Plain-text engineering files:
#####
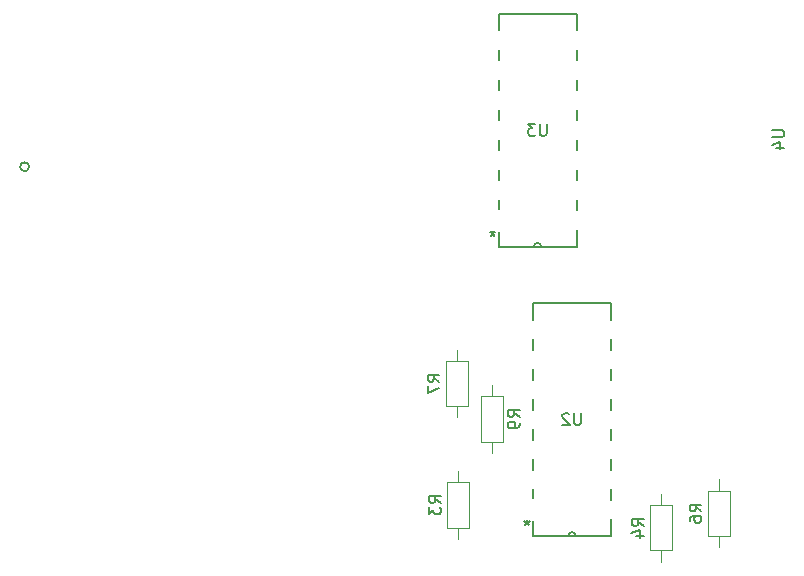
<source format=gbr>
G04 #@! TF.GenerationSoftware,KiCad,Pcbnew,(5.1.7)-1*
G04 #@! TF.CreationDate,2021-10-23T14:10:48-04:00*
G04 #@! TF.ProjectId,PCB_2020,5043425f-3230-4323-902e-6b696361645f,rev?*
G04 #@! TF.SameCoordinates,Original*
G04 #@! TF.FileFunction,Legend,Bot*
G04 #@! TF.FilePolarity,Positive*
%FSLAX46Y46*%
G04 Gerber Fmt 4.6, Leading zero omitted, Abs format (unit mm)*
G04 Created by KiCad (PCBNEW (5.1.7)-1) date 2021-10-23 14:10:48*
%MOMM*%
%LPD*%
G01*
G04 APERTURE LIST*
%ADD10C,0.120000*%
%ADD11C,0.152400*%
%ADD12C,0.150000*%
G04 APERTURE END LIST*
D10*
X179700000Y-114220000D02*
X177860000Y-114220000D01*
X177860000Y-114220000D02*
X177860000Y-110380000D01*
X177860000Y-110380000D02*
X179700000Y-110380000D01*
X179700000Y-110380000D02*
X179700000Y-114220000D01*
X178780000Y-115170000D02*
X178780000Y-114220000D01*
X178780000Y-109430000D02*
X178780000Y-110380000D01*
X174910000Y-107380000D02*
X176750000Y-107380000D01*
X176750000Y-107380000D02*
X176750000Y-111220000D01*
X176750000Y-111220000D02*
X174910000Y-111220000D01*
X174910000Y-111220000D02*
X174910000Y-107380000D01*
X175830000Y-106430000D02*
X175830000Y-107380000D01*
X175830000Y-112170000D02*
X175830000Y-111220000D01*
X197080000Y-118360000D02*
X198920000Y-118360000D01*
X198920000Y-118360000D02*
X198920000Y-122200000D01*
X198920000Y-122200000D02*
X197080000Y-122200000D01*
X197080000Y-122200000D02*
X197080000Y-118360000D01*
X198000000Y-117410000D02*
X198000000Y-118360000D01*
X198000000Y-123150000D02*
X198000000Y-122200000D01*
X192200000Y-119580000D02*
X194040000Y-119580000D01*
X194040000Y-119580000D02*
X194040000Y-123420000D01*
X194040000Y-123420000D02*
X192200000Y-123420000D01*
X192200000Y-123420000D02*
X192200000Y-119580000D01*
X193120000Y-118630000D02*
X193120000Y-119580000D01*
X193120000Y-124370000D02*
X193120000Y-123420000D01*
X175020000Y-117660000D02*
X176860000Y-117660000D01*
X176860000Y-117660000D02*
X176860000Y-121500000D01*
X176860000Y-121500000D02*
X175020000Y-121500000D01*
X175020000Y-121500000D02*
X175020000Y-117660000D01*
X175940000Y-116710000D02*
X175940000Y-117660000D01*
X175940000Y-122450000D02*
X175940000Y-121500000D01*
D11*
X139612899Y-90940000D02*
G75*
G03*
X139612899Y-90940000I-381000J0D01*
G01*
X185972000Y-96318569D02*
X185972000Y-97702500D01*
X185972000Y-93778569D02*
X185972000Y-94641431D01*
X185972000Y-91238569D02*
X185972000Y-92101431D01*
X185972000Y-88698569D02*
X185972000Y-89561431D01*
X185972000Y-86158569D02*
X185972000Y-87021431D01*
X185972000Y-83618569D02*
X185972000Y-84481431D01*
X185972000Y-81078569D02*
X185972000Y-81941431D01*
X179368000Y-79401431D02*
X179368000Y-78017500D01*
X179368000Y-81941431D02*
X179368000Y-81078569D01*
X179368000Y-84481431D02*
X179368000Y-83618569D01*
X179368000Y-87021431D02*
X179368000Y-86158569D01*
X179368000Y-89561431D02*
X179368000Y-88698569D01*
X179368000Y-92101431D02*
X179368000Y-91238569D01*
X179368000Y-94499560D02*
X179368000Y-93778569D01*
X179368000Y-97702500D02*
X179368000Y-96460440D01*
X185972000Y-97702500D02*
X179368000Y-97702500D01*
X185972000Y-78017500D02*
X185972000Y-79401431D01*
X179368000Y-78017500D02*
X185972000Y-78017500D01*
X182365200Y-97702500D02*
G75*
G02*
X182974800Y-97702500I304800J0D01*
G01*
X182278000Y-102507500D02*
X188882000Y-102507500D01*
X188882000Y-102507500D02*
X188882000Y-103891431D01*
X188882000Y-122192500D02*
X182278000Y-122192500D01*
X182278000Y-122192500D02*
X182278000Y-120950440D01*
X182278000Y-118989560D02*
X182278000Y-118268569D01*
X182278000Y-116591431D02*
X182278000Y-115728569D01*
X182278000Y-114051431D02*
X182278000Y-113188569D01*
X182278000Y-111511431D02*
X182278000Y-110648569D01*
X182278000Y-108971431D02*
X182278000Y-108108569D01*
X182278000Y-106431431D02*
X182278000Y-105568569D01*
X182278000Y-103891431D02*
X182278000Y-102507500D01*
X188882000Y-105568569D02*
X188882000Y-106431431D01*
X188882000Y-108108569D02*
X188882000Y-108971431D01*
X188882000Y-110648569D02*
X188882000Y-111511431D01*
X188882000Y-113188569D02*
X188882000Y-114051431D01*
X188882000Y-115728569D02*
X188882000Y-116591431D01*
X188882000Y-118268569D02*
X188882000Y-119131431D01*
X188882000Y-120808569D02*
X188882000Y-122192500D01*
X185275200Y-122192500D02*
G75*
G02*
X185884800Y-122192500I304800J0D01*
G01*
D12*
X181152380Y-112133333D02*
X180676190Y-111800000D01*
X181152380Y-111561904D02*
X180152380Y-111561904D01*
X180152380Y-111942857D01*
X180200000Y-112038095D01*
X180247619Y-112085714D01*
X180342857Y-112133333D01*
X180485714Y-112133333D01*
X180580952Y-112085714D01*
X180628571Y-112038095D01*
X180676190Y-111942857D01*
X180676190Y-111561904D01*
X181152380Y-112609523D02*
X181152380Y-112800000D01*
X181104761Y-112895238D01*
X181057142Y-112942857D01*
X180914285Y-113038095D01*
X180723809Y-113085714D01*
X180342857Y-113085714D01*
X180247619Y-113038095D01*
X180200000Y-112990476D01*
X180152380Y-112895238D01*
X180152380Y-112704761D01*
X180200000Y-112609523D01*
X180247619Y-112561904D01*
X180342857Y-112514285D01*
X180580952Y-112514285D01*
X180676190Y-112561904D01*
X180723809Y-112609523D01*
X180771428Y-112704761D01*
X180771428Y-112895238D01*
X180723809Y-112990476D01*
X180676190Y-113038095D01*
X180580952Y-113085714D01*
X174362380Y-109133333D02*
X173886190Y-108800000D01*
X174362380Y-108561904D02*
X173362380Y-108561904D01*
X173362380Y-108942857D01*
X173410000Y-109038095D01*
X173457619Y-109085714D01*
X173552857Y-109133333D01*
X173695714Y-109133333D01*
X173790952Y-109085714D01*
X173838571Y-109038095D01*
X173886190Y-108942857D01*
X173886190Y-108561904D01*
X173362380Y-109466666D02*
X173362380Y-110133333D01*
X174362380Y-109704761D01*
X196532380Y-120113333D02*
X196056190Y-119780000D01*
X196532380Y-119541904D02*
X195532380Y-119541904D01*
X195532380Y-119922857D01*
X195580000Y-120018095D01*
X195627619Y-120065714D01*
X195722857Y-120113333D01*
X195865714Y-120113333D01*
X195960952Y-120065714D01*
X196008571Y-120018095D01*
X196056190Y-119922857D01*
X196056190Y-119541904D01*
X195532380Y-120970476D02*
X195532380Y-120780000D01*
X195580000Y-120684761D01*
X195627619Y-120637142D01*
X195770476Y-120541904D01*
X195960952Y-120494285D01*
X196341904Y-120494285D01*
X196437142Y-120541904D01*
X196484761Y-120589523D01*
X196532380Y-120684761D01*
X196532380Y-120875238D01*
X196484761Y-120970476D01*
X196437142Y-121018095D01*
X196341904Y-121065714D01*
X196103809Y-121065714D01*
X196008571Y-121018095D01*
X195960952Y-120970476D01*
X195913333Y-120875238D01*
X195913333Y-120684761D01*
X195960952Y-120589523D01*
X196008571Y-120541904D01*
X196103809Y-120494285D01*
X191652380Y-121333333D02*
X191176190Y-121000000D01*
X191652380Y-120761904D02*
X190652380Y-120761904D01*
X190652380Y-121142857D01*
X190700000Y-121238095D01*
X190747619Y-121285714D01*
X190842857Y-121333333D01*
X190985714Y-121333333D01*
X191080952Y-121285714D01*
X191128571Y-121238095D01*
X191176190Y-121142857D01*
X191176190Y-120761904D01*
X190985714Y-122190476D02*
X191652380Y-122190476D01*
X190604761Y-121952380D02*
X191319047Y-121714285D01*
X191319047Y-122333333D01*
X174472380Y-119413333D02*
X173996190Y-119080000D01*
X174472380Y-118841904D02*
X173472380Y-118841904D01*
X173472380Y-119222857D01*
X173520000Y-119318095D01*
X173567619Y-119365714D01*
X173662857Y-119413333D01*
X173805714Y-119413333D01*
X173900952Y-119365714D01*
X173948571Y-119318095D01*
X173996190Y-119222857D01*
X173996190Y-118841904D01*
X173472380Y-119746666D02*
X173472380Y-120365714D01*
X173853333Y-120032380D01*
X173853333Y-120175238D01*
X173900952Y-120270476D01*
X173948571Y-120318095D01*
X174043809Y-120365714D01*
X174281904Y-120365714D01*
X174377142Y-120318095D01*
X174424761Y-120270476D01*
X174472380Y-120175238D01*
X174472380Y-119889523D01*
X174424761Y-119794285D01*
X174377142Y-119746666D01*
X183431904Y-87312380D02*
X183431904Y-88121904D01*
X183384285Y-88217142D01*
X183336666Y-88264761D01*
X183241428Y-88312380D01*
X183050952Y-88312380D01*
X182955714Y-88264761D01*
X182908095Y-88217142D01*
X182860476Y-88121904D01*
X182860476Y-87312380D01*
X182479523Y-87312380D02*
X181860476Y-87312380D01*
X182193809Y-87693333D01*
X182050952Y-87693333D01*
X181955714Y-87740952D01*
X181908095Y-87788571D01*
X181860476Y-87883809D01*
X181860476Y-88121904D01*
X181908095Y-88217142D01*
X181955714Y-88264761D01*
X182050952Y-88312380D01*
X182336666Y-88312380D01*
X182431904Y-88264761D01*
X182479523Y-88217142D01*
X178860000Y-96342080D02*
X178860000Y-96580176D01*
X179098095Y-96484938D02*
X178860000Y-96580176D01*
X178621904Y-96484938D01*
X179002857Y-96770652D02*
X178860000Y-96580176D01*
X178717142Y-96770652D01*
X178860000Y-96342080D02*
X178860000Y-96580176D01*
X179098095Y-96484938D02*
X178860000Y-96580176D01*
X178621904Y-96484938D01*
X179002857Y-96770652D02*
X178860000Y-96580176D01*
X178717142Y-96770652D01*
X186341904Y-111802380D02*
X186341904Y-112611904D01*
X186294285Y-112707142D01*
X186246666Y-112754761D01*
X186151428Y-112802380D01*
X185960952Y-112802380D01*
X185865714Y-112754761D01*
X185818095Y-112707142D01*
X185770476Y-112611904D01*
X185770476Y-111802380D01*
X185341904Y-111897619D02*
X185294285Y-111850000D01*
X185199047Y-111802380D01*
X184960952Y-111802380D01*
X184865714Y-111850000D01*
X184818095Y-111897619D01*
X184770476Y-111992857D01*
X184770476Y-112088095D01*
X184818095Y-112230952D01*
X185389523Y-112802380D01*
X184770476Y-112802380D01*
X181770000Y-120832080D02*
X181770000Y-121070176D01*
X182008095Y-120974938D02*
X181770000Y-121070176D01*
X181531904Y-120974938D01*
X181912857Y-121260652D02*
X181770000Y-121070176D01*
X181627142Y-121260652D01*
X181770000Y-120832080D02*
X181770000Y-121070176D01*
X182008095Y-120974938D02*
X181770000Y-121070176D01*
X181531904Y-120974938D01*
X181912857Y-121260652D02*
X181770000Y-121070176D01*
X181627142Y-121260652D01*
X202552380Y-87838095D02*
X203361904Y-87838095D01*
X203457142Y-87885714D01*
X203504761Y-87933333D01*
X203552380Y-88028571D01*
X203552380Y-88219047D01*
X203504761Y-88314285D01*
X203457142Y-88361904D01*
X203361904Y-88409523D01*
X202552380Y-88409523D01*
X202885714Y-89314285D02*
X203552380Y-89314285D01*
X202504761Y-89076190D02*
X203219047Y-88838095D01*
X203219047Y-89457142D01*
M02*

</source>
#####
_About this exercise:_
Among the records above, a stretch begins at the line containing "X196341904Y-121065714D01*" and ends at the line containing "X182479523Y-87312380D02*". Restate that stretch word for word, and nothing else.

_Exercise solution:_
X196341904Y-121065714D01*
X196103809Y-121065714D01*
X196008571Y-121018095D01*
X195960952Y-120970476D01*
X195913333Y-120875238D01*
X195913333Y-120684761D01*
X195960952Y-120589523D01*
X196008571Y-120541904D01*
X196103809Y-120494285D01*
X191652380Y-121333333D02*
X191176190Y-121000000D01*
X191652380Y-120761904D02*
X190652380Y-120761904D01*
X190652380Y-121142857D01*
X190700000Y-121238095D01*
X190747619Y-121285714D01*
X190842857Y-121333333D01*
X190985714Y-121333333D01*
X191080952Y-121285714D01*
X191128571Y-121238095D01*
X191176190Y-121142857D01*
X191176190Y-120761904D01*
X190985714Y-122190476D02*
X191652380Y-122190476D01*
X190604761Y-121952380D02*
X191319047Y-121714285D01*
X191319047Y-122333333D01*
X174472380Y-119413333D02*
X173996190Y-119080000D01*
X174472380Y-118841904D02*
X173472380Y-118841904D01*
X173472380Y-119222857D01*
X173520000Y-119318095D01*
X173567619Y-119365714D01*
X173662857Y-119413333D01*
X173805714Y-119413333D01*
X173900952Y-119365714D01*
X173948571Y-119318095D01*
X173996190Y-119222857D01*
X173996190Y-118841904D01*
X173472380Y-119746666D02*
X173472380Y-120365714D01*
X173853333Y-120032380D01*
X173853333Y-120175238D01*
X173900952Y-120270476D01*
X173948571Y-120318095D01*
X174043809Y-120365714D01*
X174281904Y-120365714D01*
X174377142Y-120318095D01*
X174424761Y-120270476D01*
X174472380Y-120175238D01*
X174472380Y-119889523D01*
X174424761Y-119794285D01*
X174377142Y-119746666D01*
X183431904Y-87312380D02*
X183431904Y-88121904D01*
X183384285Y-88217142D01*
X183336666Y-88264761D01*
X183241428Y-88312380D01*
X183050952Y-88312380D01*
X182955714Y-88264761D01*
X182908095Y-88217142D01*
X182860476Y-88121904D01*
X182860476Y-87312380D01*
X182479523Y-87312380D02*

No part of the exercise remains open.